The right to an independent legal profession, crucial in a democracy, is a right of the citizen, not of the profession. On one thing there is no conflict whatsoever between the interests of the public and of the profession. Both have an interest in solicitors maintaining the highest standards of professional skill, service and conduct.
Ken Murphy is director general of the Law Society of Ireland
Last week: John Hilleryand Marie O'Connordebated the question: Should acute hospital services be centralised? A selection of your comments
The question asked is too simple. Nobody that I know is arguing against regional centres of excellence. What is being argued against is the loss of key vital services such as A&E in local hospitals to the regional hospital, which will be well outside the vital golden hour for a lot of patients. It does not matter how excellent the centre is, if you have a heart attack in Emyvale, Co Monaghan, and the regional hospital is in Ardee, Co Louth, or Virginia, Co Cavan (the two closest proposals), you will never reach there in time. These centres would have to be extremely excellent if they are to bring you back from the dead!!!
Clearly, if that improves outcomes, then the answer must be yes. But this debate is clouded by the fact that a lot of people do not believe Mary Harney is motivated by the best interests of patients. She is concerned with money, cutting costs or providing money-making opportunities by growing privatisation. Any minister who has the best interests of the ill at heart would start by ending the two-tier waiting list system. That would greatly improve outcomes for the average citizen and this could be done very easily. But Harney won't do that because it is contrary to the privatisation agenda.
Jim O'Sullivan , Ireland
Dr Hillery writes about a critical mass of expertise. I am not sure that a centralised hospital in Ireland would be big enough to make much difference in this regard. However, centralisation would deny non-urban communities access to vital services and increase deaths.

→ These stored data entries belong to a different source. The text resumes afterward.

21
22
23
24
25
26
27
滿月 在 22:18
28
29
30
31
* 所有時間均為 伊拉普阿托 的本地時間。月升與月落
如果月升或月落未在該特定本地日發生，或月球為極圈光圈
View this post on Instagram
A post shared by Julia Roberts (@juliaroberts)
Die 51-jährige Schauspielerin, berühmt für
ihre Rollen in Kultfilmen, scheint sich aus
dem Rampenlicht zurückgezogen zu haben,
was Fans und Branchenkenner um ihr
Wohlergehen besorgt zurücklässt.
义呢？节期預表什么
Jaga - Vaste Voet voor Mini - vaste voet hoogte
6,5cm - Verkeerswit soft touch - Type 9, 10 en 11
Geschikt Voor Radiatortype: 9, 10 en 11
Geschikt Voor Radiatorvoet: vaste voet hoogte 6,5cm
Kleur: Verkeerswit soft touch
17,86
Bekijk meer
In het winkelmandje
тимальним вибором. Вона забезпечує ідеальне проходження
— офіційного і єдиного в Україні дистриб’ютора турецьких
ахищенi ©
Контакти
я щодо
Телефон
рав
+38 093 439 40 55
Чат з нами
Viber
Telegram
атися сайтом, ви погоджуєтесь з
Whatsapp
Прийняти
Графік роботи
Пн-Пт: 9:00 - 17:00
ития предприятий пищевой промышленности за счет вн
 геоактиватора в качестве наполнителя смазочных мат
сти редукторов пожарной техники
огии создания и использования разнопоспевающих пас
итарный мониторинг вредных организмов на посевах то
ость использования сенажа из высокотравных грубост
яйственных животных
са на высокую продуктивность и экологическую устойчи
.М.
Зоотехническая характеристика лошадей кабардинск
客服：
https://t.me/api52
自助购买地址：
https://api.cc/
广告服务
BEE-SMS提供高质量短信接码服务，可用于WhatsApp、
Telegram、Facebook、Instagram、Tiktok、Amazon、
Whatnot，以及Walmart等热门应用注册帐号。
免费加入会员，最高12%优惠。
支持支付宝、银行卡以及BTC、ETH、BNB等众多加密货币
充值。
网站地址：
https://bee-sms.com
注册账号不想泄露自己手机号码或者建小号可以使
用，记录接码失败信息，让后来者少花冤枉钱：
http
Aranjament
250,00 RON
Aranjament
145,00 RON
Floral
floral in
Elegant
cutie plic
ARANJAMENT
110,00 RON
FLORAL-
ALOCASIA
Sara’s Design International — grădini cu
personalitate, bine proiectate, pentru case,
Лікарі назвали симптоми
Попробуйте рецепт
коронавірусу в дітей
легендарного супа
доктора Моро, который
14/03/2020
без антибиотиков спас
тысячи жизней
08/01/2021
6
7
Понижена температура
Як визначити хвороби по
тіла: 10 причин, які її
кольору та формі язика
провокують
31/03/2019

Dr Hillery is right and Marie O'Connor severely misguided. She is guilty of assuming all healthcare professionals are equal. What she ignores is that outcomes are best in emergency situations when treated by an experienced clinician, ie one who is specifically trained for the situation, who has done the procedure(s) many times and who has the ability to recognise the abnormal from the normal. A paper in Scotland published in the British Medical Journal indicated that 73 per cent of children who died following trauma were dead and beyond help when the first available medical help arrived. This was for a built-up area with good travel times. Distance to definitive care had no impact on ultimate outcome. Studies from the US, including rural and urban studies, have shown that outcome for children is significantly better when brought to major trauma centres with full treatment capability. Experienced doctors working in high-tech environments get best results for major injury. Minor injury and illness can still be treated locally in urgent care centres, linked to major units in a hub-and-spoke fashion. Even better care will be achieved when staff rotate from the hub to the spoke and vice versa. We need to differentiate the urgent care centre from the emergency department. Both are needed.
Tom, United Kingdom
Ms O'Connor is right, rapid access to good medical care is important. However, what we need is not a poorly resourced facility at every crossroads. What we need are roads.
John Kennedy, Ireland
If we lived in a country where we had a good transport system, maybe. But we don't, so savings created by centralising services will be overrun by the huge cost of subsidising transport for medical card holders dependent on these services.